U.S. mortgage lending giant Mr. Cooper was breached in a cyberattack that caused the company to shut down IT systems, including access to their online payment portal.
Mr. Cooper (previously Nationstar Mortgage LLC) is a mortgage lending company based out of Dallas, Texas, that employs approximately 9,000 people and has 4.1 million customers. The lender has become the nation’s largest servicer, servicing loans of $937 billion.
Yesterday, customers reported that they could not log in to Mr. Cooper’s website to pay their mortgages or loans. They were instead greeted with a message stating that the company was suffering a technical outage.
“We are experiencing a system/technical outage, and we hope to resolve this soon,” read a notice on Mr. Cooper’s website.
“Customers trying to make payments will not incur fees or any negative impacts as we work to fix this issue. We apologize for any inconvenience this may cause and will continue to provide regular updates.”
After contacting Mr. Cooper about the outages allegedly caused by a cyberattack, the company notified customers today that they suffered a cyberattack.
“On October 31, 2023, Mr. Cooper determined that the company had experienced a cybersecurity incident in which an unauthorized third party gained access to certain technology systems,” reads a notice of cyber security incident on Mr. Cooper’s website.
“Following detection of the incident, we initiated response protocols, including deploying containment measures to protect systems and data and shut down certain systems as a precautionary measure.”
“An investigation has been launched, and we are working to resolve the issue as quickly as possible.”
Do you have information about this or another ransomware attack? If you want to share the information, you can contact us securely and confidentially on Signal at +1 (646) 961-3731, via email at lawrence.abrams@bleepingcomputer.com, or by using our tips form.
Customers trying to make mortgage payments will be unable to do so while the systems are down.
However, Mr. Cooper told BleepingComputer that they have begun notifying customers about the incident and promise not to charge any fees, penalties, or negative credit reporting related to late payments as they restore systems.

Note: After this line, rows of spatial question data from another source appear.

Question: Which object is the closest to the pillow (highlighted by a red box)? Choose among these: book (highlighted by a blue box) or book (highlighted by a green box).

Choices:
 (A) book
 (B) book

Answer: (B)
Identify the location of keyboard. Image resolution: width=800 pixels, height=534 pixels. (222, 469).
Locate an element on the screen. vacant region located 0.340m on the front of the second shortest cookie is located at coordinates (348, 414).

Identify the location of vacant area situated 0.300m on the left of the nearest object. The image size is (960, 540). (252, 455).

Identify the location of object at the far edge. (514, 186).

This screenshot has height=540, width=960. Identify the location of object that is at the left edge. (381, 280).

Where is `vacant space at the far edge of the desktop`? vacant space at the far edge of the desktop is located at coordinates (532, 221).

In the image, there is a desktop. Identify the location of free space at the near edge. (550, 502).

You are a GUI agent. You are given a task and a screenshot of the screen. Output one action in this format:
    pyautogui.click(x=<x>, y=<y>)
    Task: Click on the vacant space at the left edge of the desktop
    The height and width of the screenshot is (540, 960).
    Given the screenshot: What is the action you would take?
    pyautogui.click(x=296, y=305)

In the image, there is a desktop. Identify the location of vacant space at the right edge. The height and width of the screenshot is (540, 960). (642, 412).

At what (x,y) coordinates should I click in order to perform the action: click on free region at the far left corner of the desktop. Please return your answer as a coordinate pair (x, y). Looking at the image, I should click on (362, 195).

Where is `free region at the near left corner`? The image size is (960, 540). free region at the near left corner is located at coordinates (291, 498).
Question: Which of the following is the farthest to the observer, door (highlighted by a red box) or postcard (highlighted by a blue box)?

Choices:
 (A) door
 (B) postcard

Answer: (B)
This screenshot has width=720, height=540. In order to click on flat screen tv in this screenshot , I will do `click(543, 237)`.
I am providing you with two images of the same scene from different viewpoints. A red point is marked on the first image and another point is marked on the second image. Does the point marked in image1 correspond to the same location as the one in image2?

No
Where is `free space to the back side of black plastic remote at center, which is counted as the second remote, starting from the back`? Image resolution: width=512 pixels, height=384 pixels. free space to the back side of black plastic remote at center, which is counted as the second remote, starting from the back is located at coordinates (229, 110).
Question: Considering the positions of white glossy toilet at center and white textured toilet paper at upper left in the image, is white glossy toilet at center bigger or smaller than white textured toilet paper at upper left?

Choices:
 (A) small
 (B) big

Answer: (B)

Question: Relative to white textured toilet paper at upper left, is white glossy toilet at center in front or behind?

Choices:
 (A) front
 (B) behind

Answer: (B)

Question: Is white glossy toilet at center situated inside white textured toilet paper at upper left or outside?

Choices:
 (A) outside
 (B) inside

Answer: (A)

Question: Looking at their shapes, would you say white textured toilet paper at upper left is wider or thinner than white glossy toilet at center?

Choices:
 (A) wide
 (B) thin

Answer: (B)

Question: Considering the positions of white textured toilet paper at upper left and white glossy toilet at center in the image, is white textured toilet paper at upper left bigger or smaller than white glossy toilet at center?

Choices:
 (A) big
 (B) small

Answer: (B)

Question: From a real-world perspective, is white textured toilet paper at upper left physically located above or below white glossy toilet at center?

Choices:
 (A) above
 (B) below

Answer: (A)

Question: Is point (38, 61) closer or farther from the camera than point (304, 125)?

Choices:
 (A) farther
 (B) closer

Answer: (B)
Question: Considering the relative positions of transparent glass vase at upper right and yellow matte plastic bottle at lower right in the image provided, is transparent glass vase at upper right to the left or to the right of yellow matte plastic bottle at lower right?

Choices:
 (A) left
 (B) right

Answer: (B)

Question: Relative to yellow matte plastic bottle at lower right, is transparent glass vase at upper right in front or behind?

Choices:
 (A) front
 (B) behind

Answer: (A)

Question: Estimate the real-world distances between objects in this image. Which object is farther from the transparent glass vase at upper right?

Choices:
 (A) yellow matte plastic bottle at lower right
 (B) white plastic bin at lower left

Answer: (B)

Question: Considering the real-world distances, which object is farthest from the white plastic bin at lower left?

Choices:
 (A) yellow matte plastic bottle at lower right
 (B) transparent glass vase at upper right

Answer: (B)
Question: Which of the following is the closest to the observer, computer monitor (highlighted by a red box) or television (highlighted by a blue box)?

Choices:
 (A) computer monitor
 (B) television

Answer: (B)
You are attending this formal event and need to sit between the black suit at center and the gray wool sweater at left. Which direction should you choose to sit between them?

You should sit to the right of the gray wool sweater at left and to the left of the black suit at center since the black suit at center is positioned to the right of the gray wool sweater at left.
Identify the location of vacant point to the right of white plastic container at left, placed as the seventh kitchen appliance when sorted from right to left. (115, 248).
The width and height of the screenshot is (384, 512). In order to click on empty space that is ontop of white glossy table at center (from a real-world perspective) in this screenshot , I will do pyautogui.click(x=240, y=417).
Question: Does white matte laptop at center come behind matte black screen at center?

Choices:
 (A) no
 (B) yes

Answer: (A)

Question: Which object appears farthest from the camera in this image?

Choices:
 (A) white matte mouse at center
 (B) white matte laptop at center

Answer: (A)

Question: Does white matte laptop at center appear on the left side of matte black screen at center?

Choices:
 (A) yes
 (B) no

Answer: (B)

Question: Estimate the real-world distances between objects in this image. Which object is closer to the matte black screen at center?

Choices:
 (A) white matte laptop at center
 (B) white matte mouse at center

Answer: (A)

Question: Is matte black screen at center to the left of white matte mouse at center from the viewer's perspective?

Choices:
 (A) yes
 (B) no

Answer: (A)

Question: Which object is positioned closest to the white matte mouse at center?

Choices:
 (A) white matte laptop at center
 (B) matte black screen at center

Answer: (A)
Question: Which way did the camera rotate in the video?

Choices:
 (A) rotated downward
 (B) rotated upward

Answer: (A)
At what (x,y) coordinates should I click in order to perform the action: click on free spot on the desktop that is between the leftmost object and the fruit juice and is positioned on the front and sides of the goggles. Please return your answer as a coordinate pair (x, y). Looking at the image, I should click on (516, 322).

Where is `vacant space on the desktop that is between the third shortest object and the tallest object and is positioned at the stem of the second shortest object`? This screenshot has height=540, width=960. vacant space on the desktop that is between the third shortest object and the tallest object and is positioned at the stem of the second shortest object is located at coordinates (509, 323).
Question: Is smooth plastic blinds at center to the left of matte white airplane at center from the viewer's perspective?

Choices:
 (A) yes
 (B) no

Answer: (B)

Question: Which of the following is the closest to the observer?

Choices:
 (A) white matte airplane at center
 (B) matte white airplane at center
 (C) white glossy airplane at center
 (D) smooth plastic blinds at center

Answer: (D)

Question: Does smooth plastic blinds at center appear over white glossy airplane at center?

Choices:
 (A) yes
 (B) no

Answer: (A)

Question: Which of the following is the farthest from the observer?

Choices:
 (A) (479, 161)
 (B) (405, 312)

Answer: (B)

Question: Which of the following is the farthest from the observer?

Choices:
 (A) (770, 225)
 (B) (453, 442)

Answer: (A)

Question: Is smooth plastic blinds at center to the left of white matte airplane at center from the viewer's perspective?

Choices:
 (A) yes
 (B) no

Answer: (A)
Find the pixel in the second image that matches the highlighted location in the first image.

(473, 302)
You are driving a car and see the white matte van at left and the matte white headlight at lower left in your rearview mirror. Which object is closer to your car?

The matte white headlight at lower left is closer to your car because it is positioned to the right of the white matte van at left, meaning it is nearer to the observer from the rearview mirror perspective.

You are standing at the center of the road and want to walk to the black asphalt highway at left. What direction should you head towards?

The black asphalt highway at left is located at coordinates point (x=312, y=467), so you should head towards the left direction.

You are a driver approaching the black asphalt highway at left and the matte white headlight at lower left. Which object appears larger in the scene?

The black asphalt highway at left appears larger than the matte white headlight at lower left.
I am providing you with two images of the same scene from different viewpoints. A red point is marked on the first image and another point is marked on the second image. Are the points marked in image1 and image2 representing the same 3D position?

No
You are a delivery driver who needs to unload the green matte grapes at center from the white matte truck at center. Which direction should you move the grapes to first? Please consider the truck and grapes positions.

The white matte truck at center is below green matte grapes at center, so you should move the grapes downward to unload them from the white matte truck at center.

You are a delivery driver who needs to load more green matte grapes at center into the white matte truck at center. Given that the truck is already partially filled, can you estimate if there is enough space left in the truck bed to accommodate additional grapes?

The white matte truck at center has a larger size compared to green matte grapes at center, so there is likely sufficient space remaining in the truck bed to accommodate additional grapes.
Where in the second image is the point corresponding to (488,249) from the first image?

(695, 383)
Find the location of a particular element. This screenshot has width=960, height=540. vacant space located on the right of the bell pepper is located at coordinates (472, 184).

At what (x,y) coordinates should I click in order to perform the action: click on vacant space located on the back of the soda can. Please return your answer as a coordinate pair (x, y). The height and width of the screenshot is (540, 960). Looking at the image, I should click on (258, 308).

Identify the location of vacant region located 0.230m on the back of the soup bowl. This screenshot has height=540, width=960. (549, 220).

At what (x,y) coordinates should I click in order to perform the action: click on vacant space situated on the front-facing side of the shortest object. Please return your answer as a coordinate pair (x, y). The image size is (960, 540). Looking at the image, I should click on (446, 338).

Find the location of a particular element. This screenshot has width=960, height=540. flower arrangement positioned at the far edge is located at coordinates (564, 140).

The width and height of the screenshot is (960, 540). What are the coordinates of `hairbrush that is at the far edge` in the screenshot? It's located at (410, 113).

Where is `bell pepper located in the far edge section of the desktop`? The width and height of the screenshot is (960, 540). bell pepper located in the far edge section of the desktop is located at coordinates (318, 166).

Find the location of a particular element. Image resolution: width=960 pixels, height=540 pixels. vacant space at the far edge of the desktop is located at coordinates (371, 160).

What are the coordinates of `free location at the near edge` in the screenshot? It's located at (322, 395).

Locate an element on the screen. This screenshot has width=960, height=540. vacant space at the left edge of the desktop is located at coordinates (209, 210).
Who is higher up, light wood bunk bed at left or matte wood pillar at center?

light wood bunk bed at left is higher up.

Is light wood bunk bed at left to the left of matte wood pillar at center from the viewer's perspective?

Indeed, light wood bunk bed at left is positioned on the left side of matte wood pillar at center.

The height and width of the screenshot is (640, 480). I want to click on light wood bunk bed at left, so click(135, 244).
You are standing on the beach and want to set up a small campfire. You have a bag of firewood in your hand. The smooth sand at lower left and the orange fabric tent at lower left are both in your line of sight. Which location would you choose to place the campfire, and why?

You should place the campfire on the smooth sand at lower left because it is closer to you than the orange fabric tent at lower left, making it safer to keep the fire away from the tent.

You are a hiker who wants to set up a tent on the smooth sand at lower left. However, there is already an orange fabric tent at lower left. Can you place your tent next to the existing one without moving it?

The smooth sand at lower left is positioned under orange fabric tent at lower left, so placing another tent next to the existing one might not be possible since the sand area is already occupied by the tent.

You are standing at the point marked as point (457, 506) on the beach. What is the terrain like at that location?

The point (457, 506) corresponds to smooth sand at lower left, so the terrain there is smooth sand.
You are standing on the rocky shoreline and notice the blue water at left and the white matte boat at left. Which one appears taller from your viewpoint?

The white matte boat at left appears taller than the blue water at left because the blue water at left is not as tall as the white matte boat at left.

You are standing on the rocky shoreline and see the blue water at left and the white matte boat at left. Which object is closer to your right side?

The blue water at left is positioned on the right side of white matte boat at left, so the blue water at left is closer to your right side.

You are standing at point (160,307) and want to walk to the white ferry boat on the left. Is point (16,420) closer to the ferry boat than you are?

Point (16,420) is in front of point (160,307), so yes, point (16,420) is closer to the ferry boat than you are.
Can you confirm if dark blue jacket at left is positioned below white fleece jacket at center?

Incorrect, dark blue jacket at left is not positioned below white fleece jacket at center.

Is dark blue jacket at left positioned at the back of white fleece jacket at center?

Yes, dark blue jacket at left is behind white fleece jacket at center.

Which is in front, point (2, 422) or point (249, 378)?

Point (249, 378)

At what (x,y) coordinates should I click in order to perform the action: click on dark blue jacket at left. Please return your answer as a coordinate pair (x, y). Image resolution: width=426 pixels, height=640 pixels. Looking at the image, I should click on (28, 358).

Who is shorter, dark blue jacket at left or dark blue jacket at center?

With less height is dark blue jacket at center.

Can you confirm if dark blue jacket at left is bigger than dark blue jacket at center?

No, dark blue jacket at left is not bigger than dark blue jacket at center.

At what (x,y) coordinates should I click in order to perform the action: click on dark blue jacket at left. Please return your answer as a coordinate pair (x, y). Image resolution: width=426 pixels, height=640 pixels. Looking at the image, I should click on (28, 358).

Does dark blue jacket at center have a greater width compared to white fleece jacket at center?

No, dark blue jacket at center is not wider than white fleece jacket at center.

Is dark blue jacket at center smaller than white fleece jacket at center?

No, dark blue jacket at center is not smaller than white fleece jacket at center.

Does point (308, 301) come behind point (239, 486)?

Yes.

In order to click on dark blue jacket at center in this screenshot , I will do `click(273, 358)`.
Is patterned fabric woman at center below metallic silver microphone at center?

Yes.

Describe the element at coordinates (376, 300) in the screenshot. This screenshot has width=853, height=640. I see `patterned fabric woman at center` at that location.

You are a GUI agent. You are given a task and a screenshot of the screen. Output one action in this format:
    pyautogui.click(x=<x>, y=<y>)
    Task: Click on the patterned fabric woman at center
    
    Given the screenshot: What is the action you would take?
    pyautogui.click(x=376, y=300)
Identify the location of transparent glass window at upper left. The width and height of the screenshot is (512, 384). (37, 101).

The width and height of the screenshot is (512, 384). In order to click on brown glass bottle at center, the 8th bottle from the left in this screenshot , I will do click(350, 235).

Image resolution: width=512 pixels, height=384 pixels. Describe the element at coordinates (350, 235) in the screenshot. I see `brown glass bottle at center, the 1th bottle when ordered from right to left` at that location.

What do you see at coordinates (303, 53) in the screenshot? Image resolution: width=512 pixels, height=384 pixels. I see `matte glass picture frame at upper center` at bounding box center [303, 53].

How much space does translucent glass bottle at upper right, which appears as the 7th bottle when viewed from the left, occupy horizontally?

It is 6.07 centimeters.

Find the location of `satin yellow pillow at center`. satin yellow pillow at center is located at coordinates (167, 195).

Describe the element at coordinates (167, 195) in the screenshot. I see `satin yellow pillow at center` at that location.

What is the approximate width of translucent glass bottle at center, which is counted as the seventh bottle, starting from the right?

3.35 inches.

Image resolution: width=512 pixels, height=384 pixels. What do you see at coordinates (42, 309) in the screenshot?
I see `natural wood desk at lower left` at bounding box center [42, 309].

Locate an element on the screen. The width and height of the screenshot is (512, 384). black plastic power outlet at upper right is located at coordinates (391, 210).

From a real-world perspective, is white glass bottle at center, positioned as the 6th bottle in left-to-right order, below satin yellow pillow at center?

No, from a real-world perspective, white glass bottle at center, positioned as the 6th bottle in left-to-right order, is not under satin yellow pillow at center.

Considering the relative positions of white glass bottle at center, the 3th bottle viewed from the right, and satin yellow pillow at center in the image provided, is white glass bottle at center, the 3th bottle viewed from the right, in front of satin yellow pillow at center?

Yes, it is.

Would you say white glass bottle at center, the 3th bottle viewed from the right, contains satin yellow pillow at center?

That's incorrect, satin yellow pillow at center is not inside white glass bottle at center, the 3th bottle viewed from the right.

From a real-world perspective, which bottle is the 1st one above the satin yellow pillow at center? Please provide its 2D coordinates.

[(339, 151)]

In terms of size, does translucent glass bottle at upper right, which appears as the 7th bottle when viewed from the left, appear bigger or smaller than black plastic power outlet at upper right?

“Customers who have tried or need to make payments will not incur fees, penalties or negative credit reporting as we work to resolve this issue,” Mr. Cooper told BleepingComputer.
“We are actively working to resolve the issue and restore our systems as soon as possible, and we are committed to providing regular updates at https://incident.Mr. Cooperinfo.com/.”
The company says they are still investigating whether customer data was stolen and will notify impacted customers if any was exposed during the attack.
While Mr. Cooper has not disclosed whether this is a ransomware attack, it bears all the signs of being one.
If it turns out this was a ransomware attack, then it is likely that data was stolen to be used as leverage to get Mr. Cooper to pay a ransom demand.
As Mr. Cooper holds sensitive information about customers, including financial information, customers should be vigilant against potential phishing attacks and identity theft.